Financial institutions need to continue to pay close attention to third-party access points, control objectives, reporting, monitoring, and gap analysis for the foreseeable future, according to an article in the Financial Services Information Sharing and Analysis Center’s (FS-ISAC) June Risk Summary Report.
The article examines the progress financial institutions have made in managing third-party risk over the past five years since regulators last issued updated guidance on the subject. FS-ISAC finds that while FIs have improved their management of third-party management, more work is needed.
Let’s take a look at the four areas mentioned:
Everyone knows how the 2013 Target cyberattack was possible: Hackers accessed customer data through its HVAC vendor. That raises an important question. Why did an HVAC vendor have access to customer data?

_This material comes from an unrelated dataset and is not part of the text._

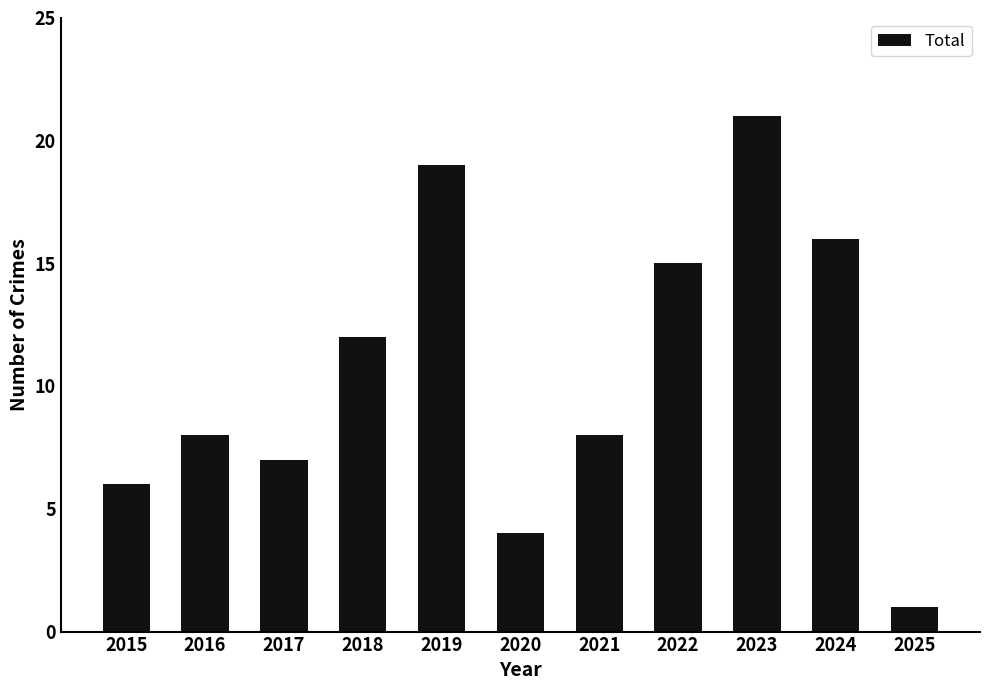

Count the number of categories in the chart.

11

The more people who have access to your institution’s data, the more vulnerable you are. Access to data should be limited to what’s essential for a vendor to perform its required tasks. Carefully review the needs of third-party vendors to understand the minimal amount of access a third-party vendor requires to perform its duties. It may seem easier to save time and just give everyone full access, but that’s the kind of short-sighted thinking that leads to expensive and time-consuming data breaches.
Internal controls are systematic process and system controls designed to ensure policies and procedures are performed accurately and efficiently. In short, they are the checks and balances that ensure everything is running as it should.

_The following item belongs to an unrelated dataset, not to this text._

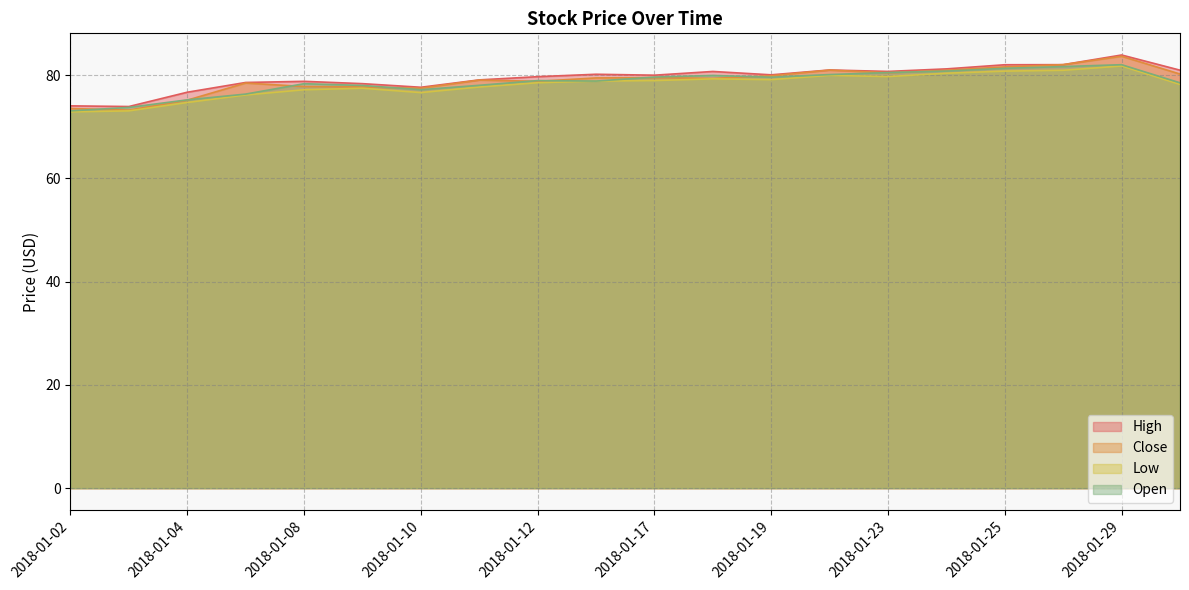

True or false: Low and Close intersect in this chart.

False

It’s not enough for a vendor to give assurances that its IT security is top notch. While it may not be able to reveal the specific details of its security plans, your vendor agreement should outline controls your vendor uses to ensure strong defenses against cyberattacks and other security issues. It should also provide provisions guaranteeing they will inform you of incidents in a timely manner. The more critical the vendor, the more guarantees and controls you should have.

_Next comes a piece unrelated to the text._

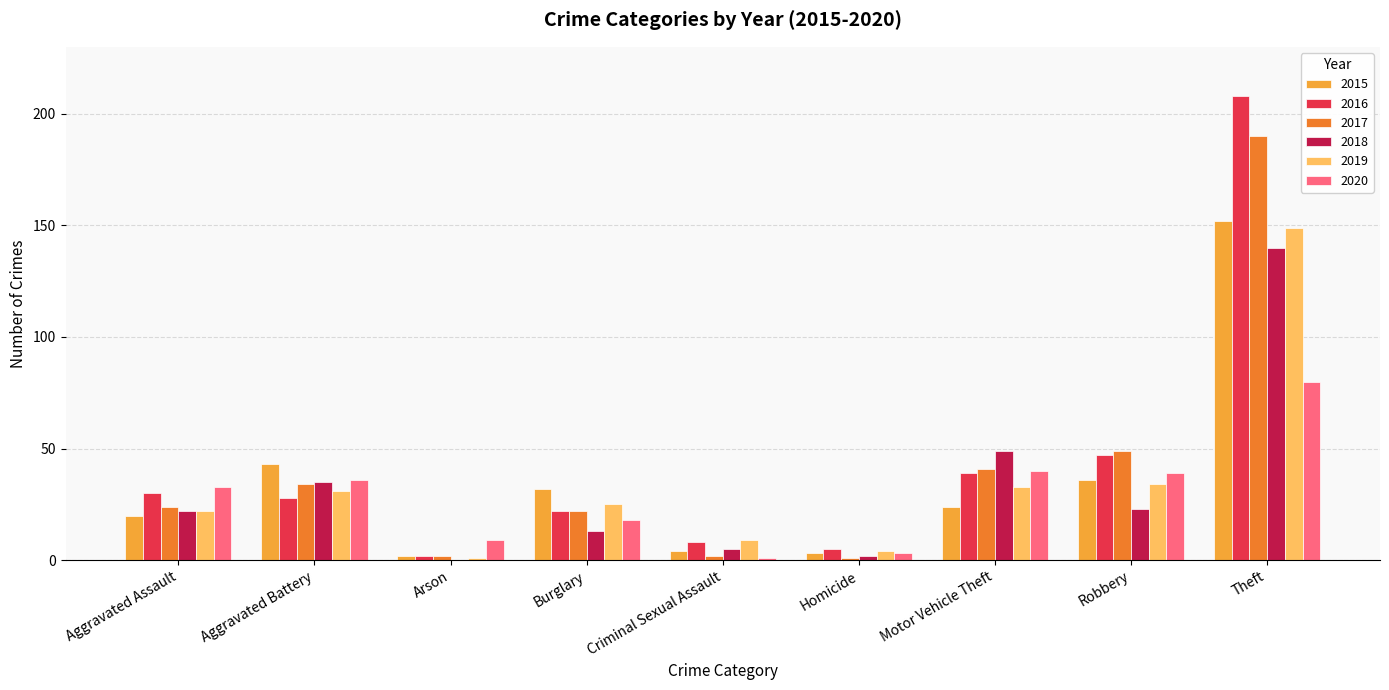

What is the average value of the 2016 series?

43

This is an area where many financial institutions fall short. In a review of 48 contracts sampled across 19 institutions, less than half (42 percent) completed a vendor risk assessment that considered a vendor’s access to sensitive data and a due diligence review addressing risk management systems and performance, according to the FDIC’s Office of Inspector General’s (OIG) evaluation Technology Service Provider Contracts with FDIC-Supervised Institutions published last year.
Despite the frequent mentions of internal controls in guidance, the OIG review found more than a third of contracts didn’t address internal controls for business continuity while another 29 percent of contracts failed to address internal controls for incidence response.
The lack of contract provisions addressing internal controls is unsettling. Better provisions could give FIs greater confidence in data security, minimize fallout from breaches, and allow for quicker system restoration, the OIG notes.
Without internal controls, there is no way to effectively review vendor relationships, and there’s no process to ensure problems are flagged and reported up the chain.
Due diligence is an essential part of any vendor relationship. Proper oversight involves monitoring a vendor’s risk management practices on a regular basis, not just at the beginning of the relationship.
A strong vendor agreement will provide access to reports and audit results that help monitor the vendor’s internal controls, systems and data security, and privacy protections, as well as business resumption strategies and contingency plans.
But it’s not enough just to have a contract saying you’ll get the reports. You also have to ensure you’re receiving those reports when promised. If not, your institution needs to be proactive in asking for them. You can’t perform thorough due diligence without them.
Due diligence doesn’t end when reports and audit results are collected. They need to be reviewed as part of a gap analysis to determine whether the vendor is meeting its contractual expectations.
Look for weaknesses and take action to correct them. If you find out there was a breach you weren’t informed of or there were other shortfalls, they need to be addressed immediately. Either your vendor needs to give you assurances that the problem has been corrected, or you may need to find a new vendor. This process should be made easier by termination provisions in your contract that allow you to leave a vendor without penalty if they don’t meet the expectations of your service level agreement.
These four areas are a reminder of how vendor management is a proactive process that requires constant attention. Make sure you have processes in place to remind you of important due diligence milestones, like receiving and reviewing reports. Also make sure you’ve spent the time to evaluate critical vendors and ensure they face stronger internal controls.
A good vendor partner can make your institution, but a bad one can cause a whole lot of trouble.